Background

An interagency task force charged with preventing illegal imports of hydrofluorocarbons is seeing substantial early success, the Environmental Protection Agency reports.

HFCs are gases used as replacements for ozone-depleting substances in a variety of applications, including refrigeration and air conditioning equipment, foams, aerosols, and fire suppressants, but themselves have significant potential to increase global warming. In September 2021 the EPA issued a final rule that aims to decrease the importation and production of HFCs in the U.S. by 85 percent over the next 15 years.

Among other things, the EPA rule required allowances to import or produce bulk HFCs (but not HFCs contained in manufactured products such as appliances or aerosol cans) beginning Jan. 1, 2022. According to the EPA, since that date the task force has identified, stopped, and caused to be reexported HFC shipments equivalent to approximately 530,000 metric tons of CO emissions that did not have the proper allowances.

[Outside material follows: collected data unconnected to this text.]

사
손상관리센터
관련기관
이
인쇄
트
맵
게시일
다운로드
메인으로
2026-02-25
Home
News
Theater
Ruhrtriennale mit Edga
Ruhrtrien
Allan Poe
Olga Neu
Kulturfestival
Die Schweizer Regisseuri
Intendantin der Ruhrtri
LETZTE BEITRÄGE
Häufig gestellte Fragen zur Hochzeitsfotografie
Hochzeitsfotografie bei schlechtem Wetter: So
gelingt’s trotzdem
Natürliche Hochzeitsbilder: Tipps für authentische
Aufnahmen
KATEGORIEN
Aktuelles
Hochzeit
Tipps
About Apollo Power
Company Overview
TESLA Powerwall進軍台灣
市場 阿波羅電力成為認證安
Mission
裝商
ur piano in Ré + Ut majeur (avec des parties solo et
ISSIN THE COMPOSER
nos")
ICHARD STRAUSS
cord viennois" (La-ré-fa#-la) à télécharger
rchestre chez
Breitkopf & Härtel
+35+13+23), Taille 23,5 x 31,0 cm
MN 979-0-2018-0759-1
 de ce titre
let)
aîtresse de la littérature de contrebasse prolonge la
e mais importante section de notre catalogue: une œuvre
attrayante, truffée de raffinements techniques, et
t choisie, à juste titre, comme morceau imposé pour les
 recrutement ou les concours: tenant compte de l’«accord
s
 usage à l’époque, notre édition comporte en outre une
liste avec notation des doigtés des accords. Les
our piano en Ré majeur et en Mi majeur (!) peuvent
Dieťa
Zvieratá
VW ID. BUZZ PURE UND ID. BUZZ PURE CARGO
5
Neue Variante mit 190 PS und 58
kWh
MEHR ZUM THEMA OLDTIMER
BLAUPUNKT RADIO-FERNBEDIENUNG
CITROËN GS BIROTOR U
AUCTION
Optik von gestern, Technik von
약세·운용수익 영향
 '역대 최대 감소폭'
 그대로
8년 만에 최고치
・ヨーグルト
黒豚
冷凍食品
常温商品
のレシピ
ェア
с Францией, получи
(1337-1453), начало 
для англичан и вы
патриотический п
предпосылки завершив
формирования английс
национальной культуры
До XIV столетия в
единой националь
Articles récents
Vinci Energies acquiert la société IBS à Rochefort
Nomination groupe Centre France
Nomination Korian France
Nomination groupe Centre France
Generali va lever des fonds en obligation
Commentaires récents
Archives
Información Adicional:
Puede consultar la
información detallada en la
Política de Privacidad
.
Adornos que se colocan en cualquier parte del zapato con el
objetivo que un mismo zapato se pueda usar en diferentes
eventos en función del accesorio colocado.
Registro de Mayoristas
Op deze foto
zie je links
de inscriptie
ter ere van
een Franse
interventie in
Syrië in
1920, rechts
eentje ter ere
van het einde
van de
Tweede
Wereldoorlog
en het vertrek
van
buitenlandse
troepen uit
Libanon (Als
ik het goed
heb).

“We are fortifying our borders against illegal imports. It’s simple – no allowances, no entry,” said Joe Goffman, principal deputy assistant administrator for the EPA’s Office of Air and Radiation. Lawrence Starfield, acting assistant administrator of the Office of Enforcement and Compliance Assurance, added that the EPA “will continue to work in close collaboration with its federal partners to implement a multi-pronged enforcement strategy that includes pursuing civil and criminal violations of the law.”

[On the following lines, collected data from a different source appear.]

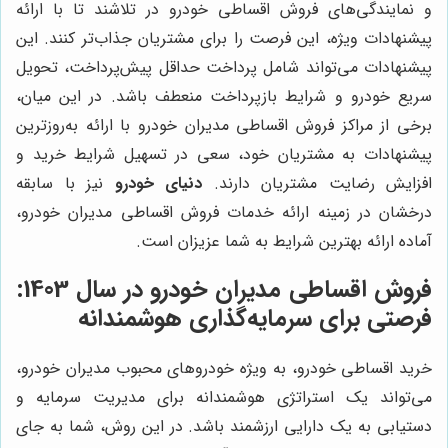
و نمایندگی‌های فروش اقساطی خودرو در تلاشند تا با ارائه
پیشنهادات ویژه، این فرصت را برای مشتریان جذاب‌تر کنند. این
پیشنهادات می‌تواند شامل پرداخت حداقل پیش‌پرداخت، تحویل
سریع خودرو و شرایط بازپرداخت منعطف باشد. در این میان،
برخی از مراکز فروش اقساطی مدیران خودرو با ارائه به‌روزترین
پیشنهادات به مشتریان خود، سعی در تسهیل شرایط خرید و
افزایش رضایت مشتریان دارند.
دنیای خودرو
نیز با سابقه
درخشان در زمینه ارائه خدمات فروش اقساطی مدیران خودرو،
آماده ارائه بهترین شرایط به شما عزیزان است.
فروش اقساطی مدیران خودرو در سال 1403:
فرصتی برای سرمایه‌گذاری هوشمندانه
خرید اقساطی خودرو، به ویژه خودروهای محبوب مدیران خودرو،
می‌تواند یک استراتژی هوشمندانه برای مدیریت سرمایه و
دستیابی به یک دارایی ارزشمند باشد. در این روش، شما به جای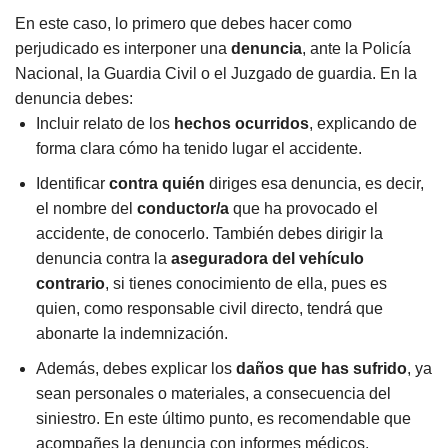
En este caso, lo primero que debes hacer como
perjudicado es interponer una
denuncia
, ante la Policía
Nacional, la Guardia Civil o el Juzgado de guardia. En la
denuncia debes:
Incluir relato de los
hechos ocurridos
, explicando de
forma clara cómo ha tenido lugar el accidente.
Identificar
contra quién
diriges esa denuncia, es decir,
el nombre del
conductor/a
que ha provocado el
accidente, de conocerlo. También debes dirigir la
denuncia contra la
aseguradora del vehículo
contrario
, si tienes conocimiento de ella, pues es
quien, como responsable civil directo, tendrá que
abonarte la indemnización.
Además, debes explicar los
daños que has sufrido
, ya
sean personales o materiales, a consecuencia del
siniestro. En este último punto, es recomendable que
acompañes la denuncia con informes médicos,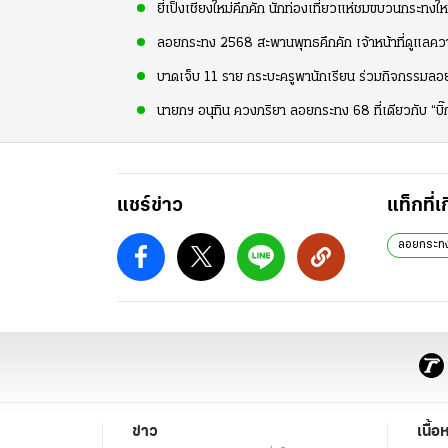
ยี่เป็งเชียงใหม่คึกคัก นักท่องเที่ยวแห่ชมขบวนกระทง
ลอยกระทง 2568 สะพานพุทธคึกคัก เจ้าหน้าที่ดูแลค
บาดเจ็บ 11 ราย กระบะครูพานักเรียน ร่วมกิจกรรมลอ
นายกฯ อนุทิน ควงภริยา ลอยกระทง 68 ที่เดียวกับ “บิ๊ก
แชร์ข่าว
แท็กที่เ
ลอยกระท
ข่าว
เนื้อ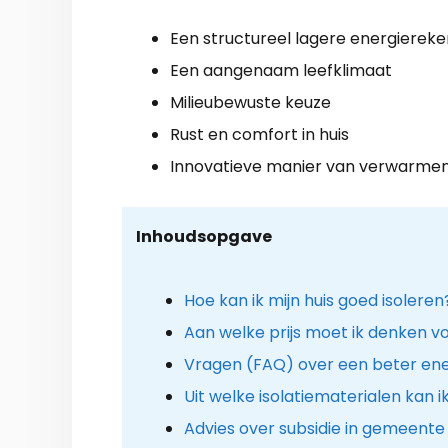
Een structureel lagere energiereke
Een aangenaam leefklimaat
Milieubewuste keuze
Rust en comfort in huis
Innovatieve manier van verwarme
Inhoudsopgave
Hoe kan ik mijn huis goed isoleren
Aan welke prijs moet ik denken voo
Vragen (FAQ) over een beter ene
Uit welke isolatiematerialen kan i
Advies over subsidie in gemeent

The EPA notes that violating the American Innovation and Manufacturing Act of 2020 (the authority for the agency’s final rule) can result in administrative and civil fines as well as injunctive relief and other consequences, including the revocation of allowances. In addition, illegally imported HFCs may be seized by authorities or the importer may be required to reexport or destroy the goods at its own cost. Knowing violations of the AIM Act and related smuggling crimes may result in criminal fines, imprisonment, and other penalties.